The legal basis for the team's first legislation will emerge from the Palestinian municipality’s laws. This sounds simple, but Al-Dari often feels like a "hectic Kafkaesque process," as he says. The reason being a big mess due to many various laws, some even dates back to the British Mandate, and then after due to Jordanian influences, Palestinian and of course- because of occupation - have the Israeli laws. The latter can destroy major re-making.
"The legal autonomy is often only available on paper," according to al-Dari experience. For example, in the water supply issue, Israel has the monopoly in the occupied territories where it is often arbitrary. On the other hand, with regard to the construction of roads, Israel did not approve the access road to the city yet. Problems may arise as well with the waste disposal treatment needed for the future city, since Rawabi is been built to be a green city.
But the capacity of landfills in the area is not enough too, and so far, the military administration delays the construction of new landfills; says the aspiring management scientists. "Hence applying the whole Concept comes to naught.”
Otherwise, the municipality team sets rules for maintaining peace, issue business licenses, parking and much more based on previously existing municipal ordinances. "We do not reinvent the wheel again.”Still, some of Rawabi’s features will be different than in other Palestinian cities, such as there will be no water tanks on the roofs, and hardly any traffic on the neighborhoodsonly roads. Donkeys, horses or sheep will never be seen on roads or uncoordinated street markets also.

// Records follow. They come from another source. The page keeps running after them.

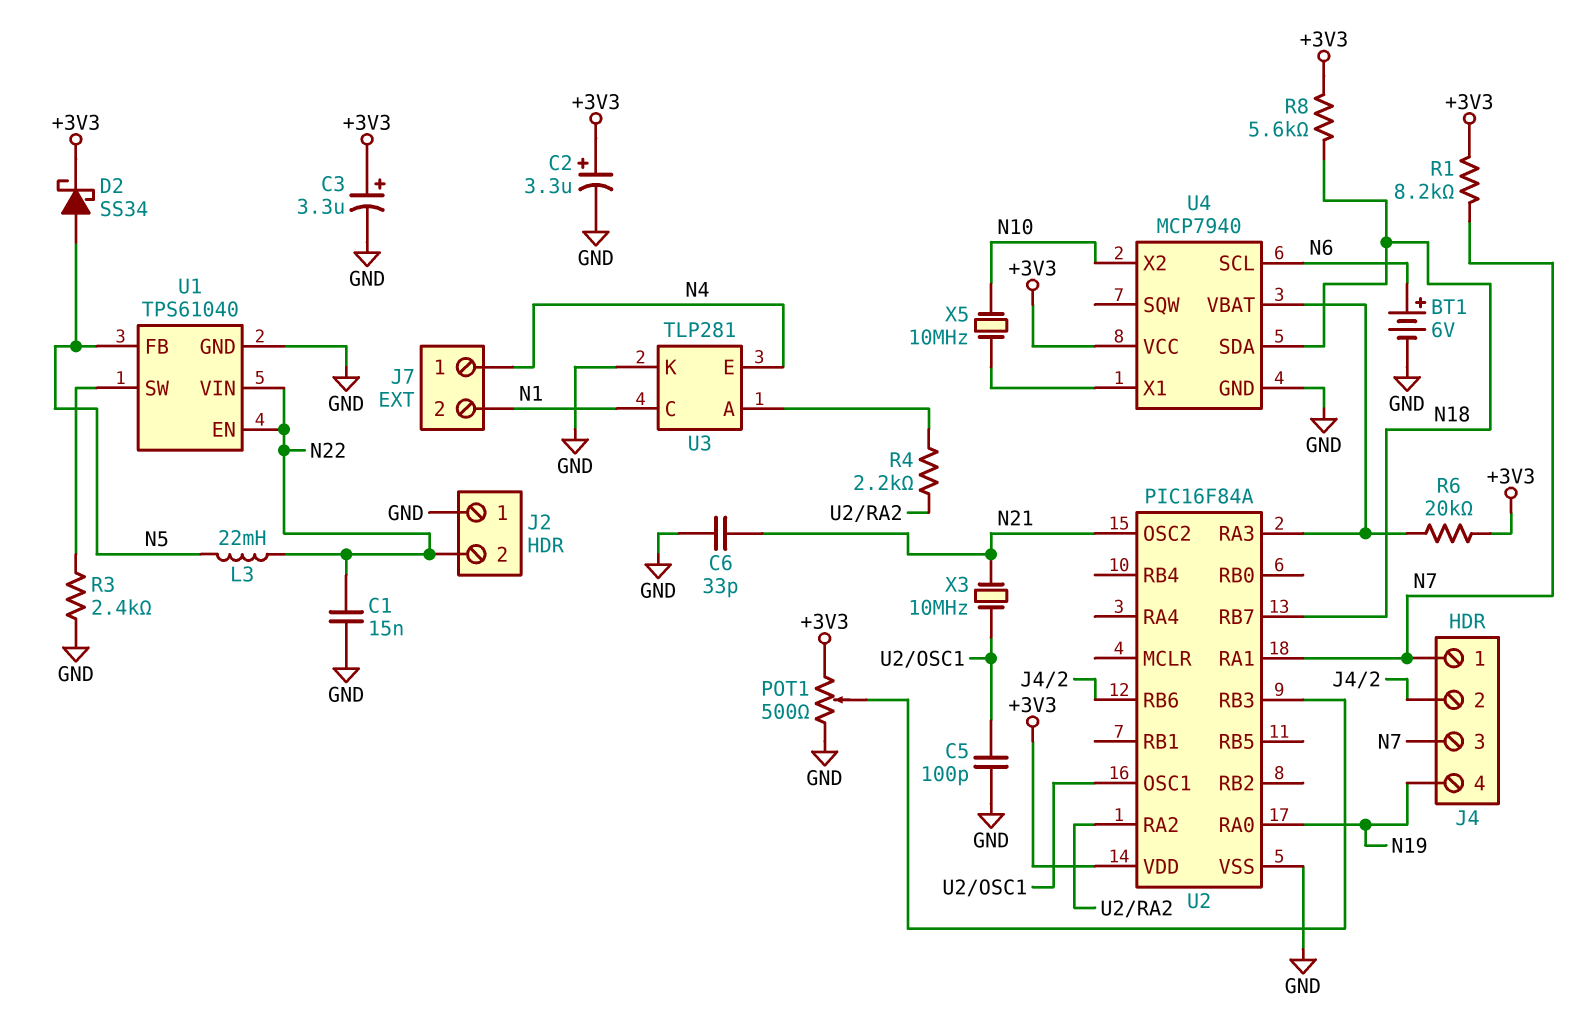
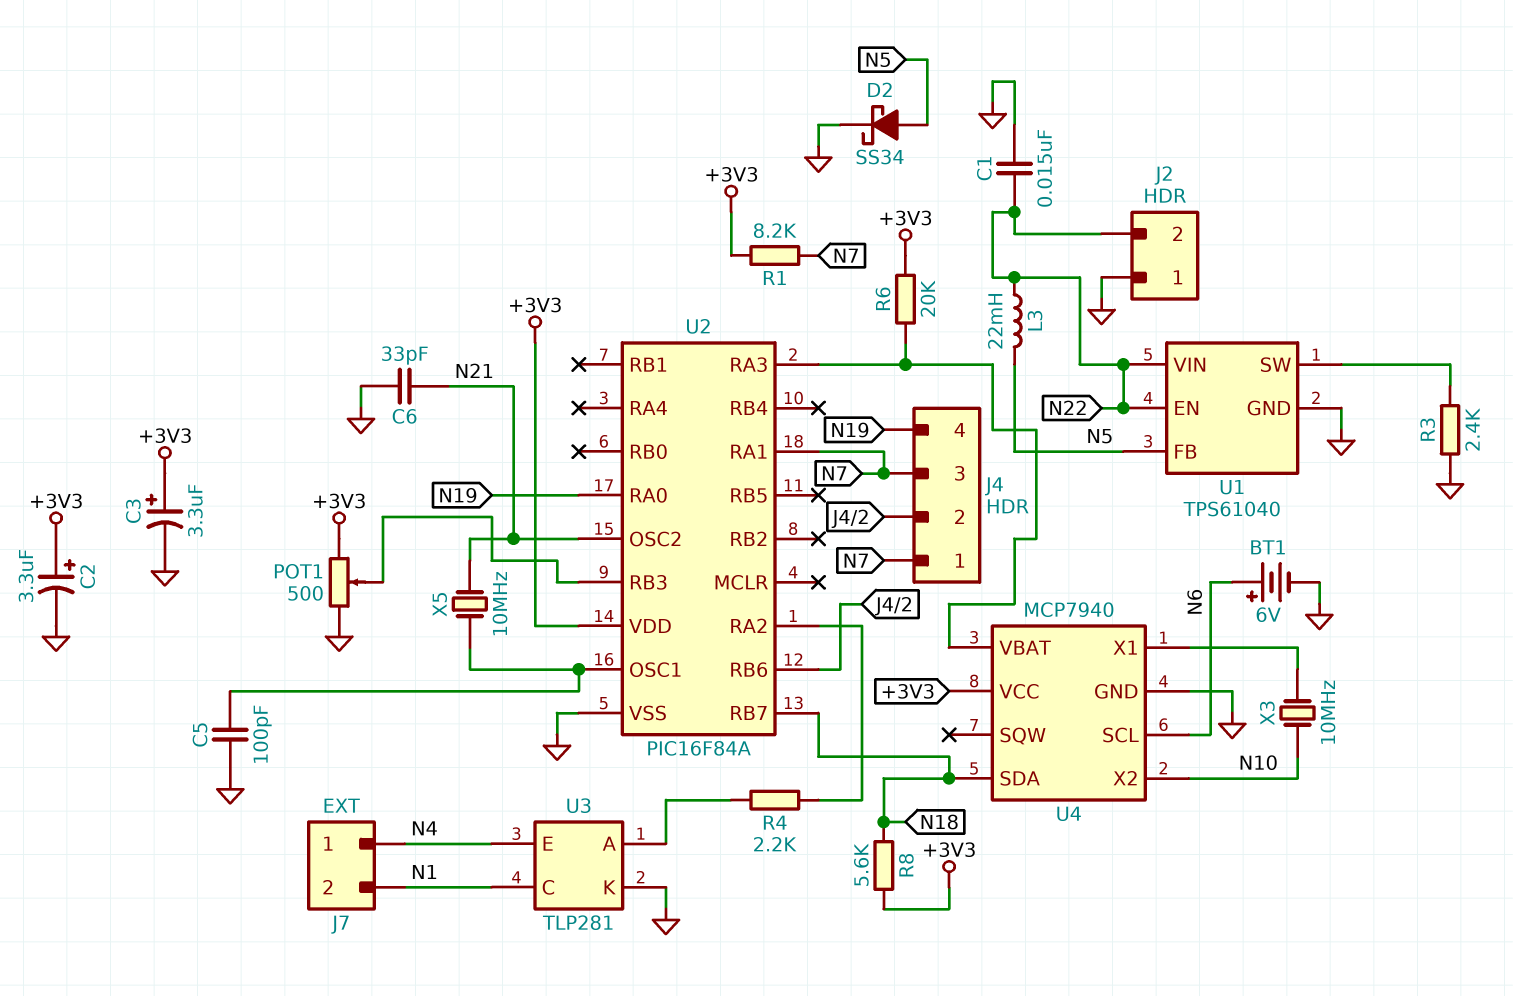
D2: schottky SS34 (A N5, K +3V3) -> schottky SS34 (A N5, K GND)
X3: 10MHz (N21, U2/OSC1) -> 10MHz (N10, U4/X1)
X5: 10MHz (N10, U4/X1) -> 10MHz (N21, U2/OSC1)

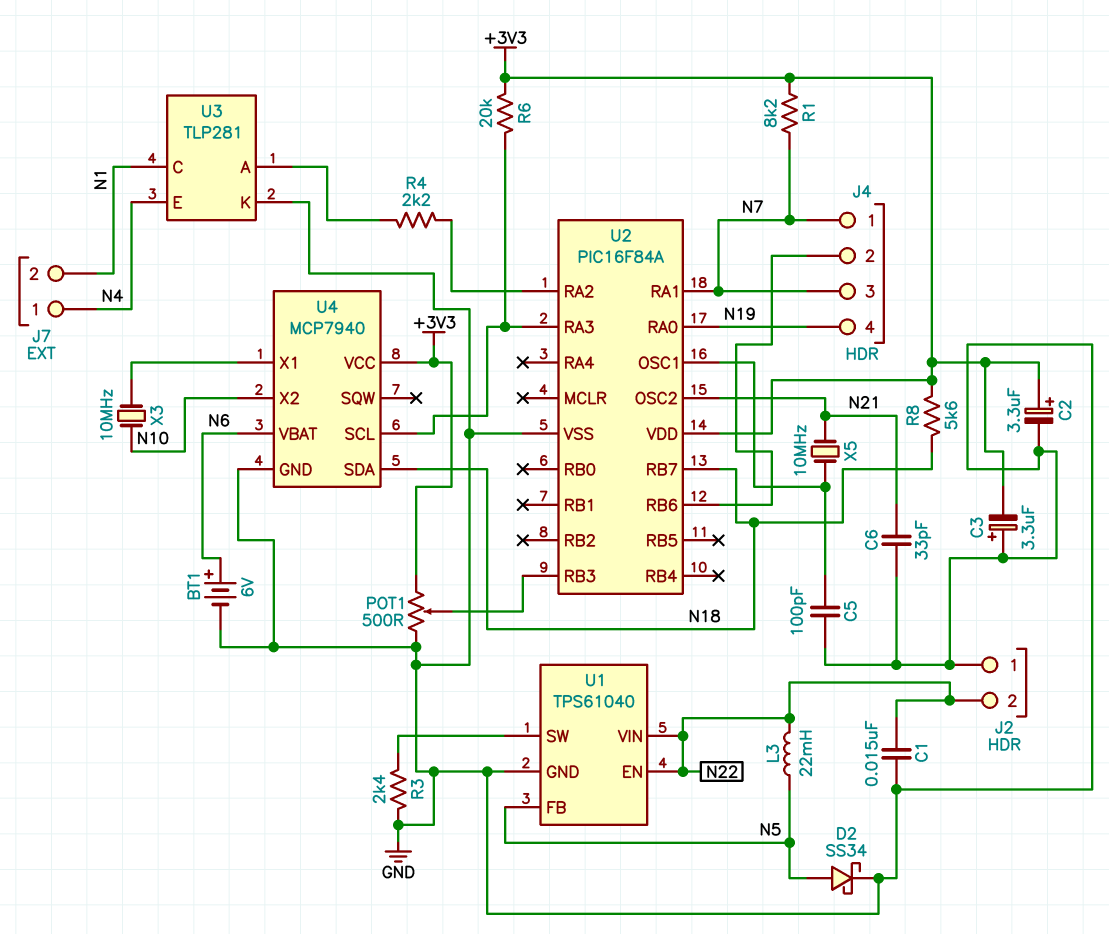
C3: 3.3uF (plus +3V3, minus GND) -> 3.3uF (plus GND, minus +3V3)
U4 pin SCL: N6 -> U2/RA3
U4 pin VBAT: U2/RA3 -> N6

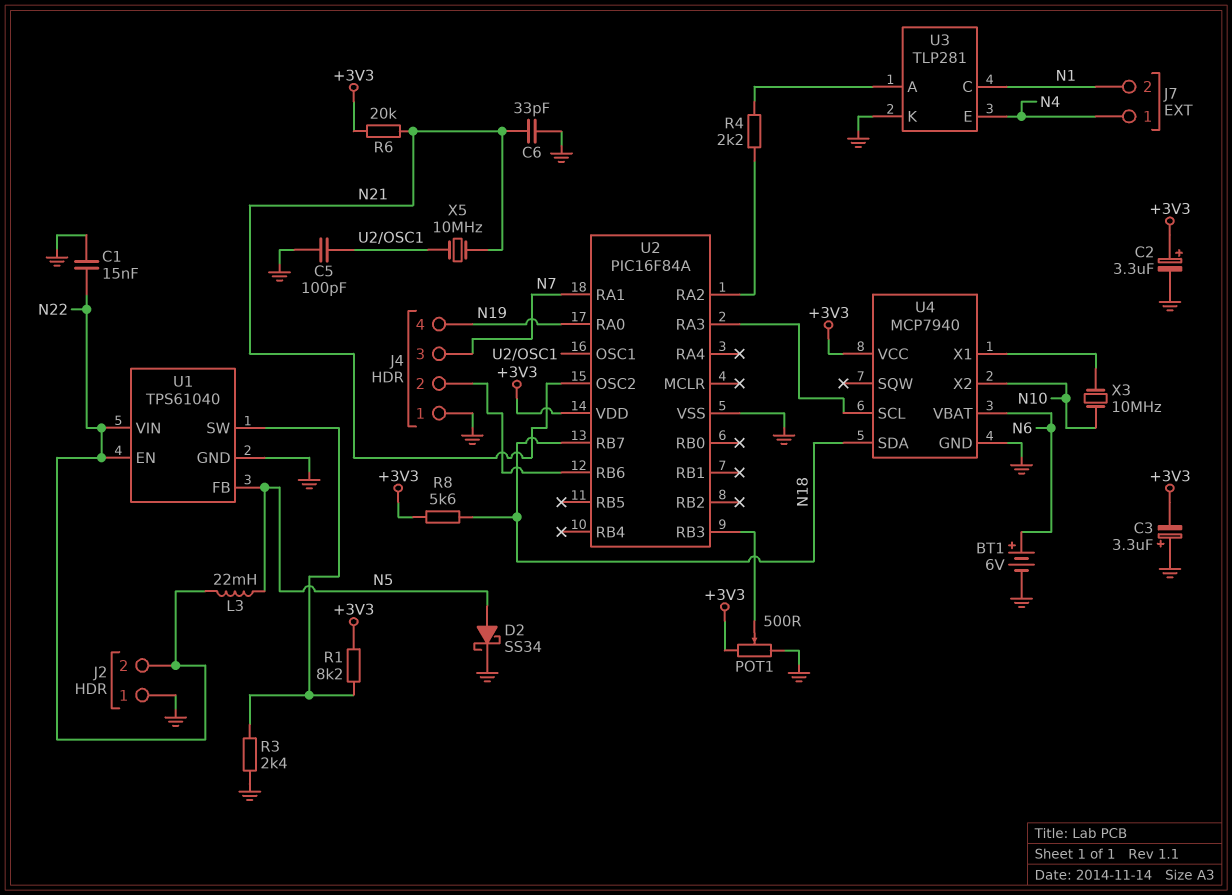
J4 pin 1: N7 -> GND
R1: 8.2k (+3V3, N7) -> 8.2k (+3V3, U1/SW)
R6: 20k (+3V3, U2/RA3) -> 20k (+3V3, N21)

All of the above will be reflected in the local law to be issued, says Al-Dari. And despite the many odds there will be room for many new ideas:
such as adopting the so-called e-government transactions, in which a citizen enjoys all administrative services via the Internet to meet his many needs.
The 23-year-old is fascinated by his work. "It is unique. And the coexistence law is indeed simple. "Still the opposite is also true”.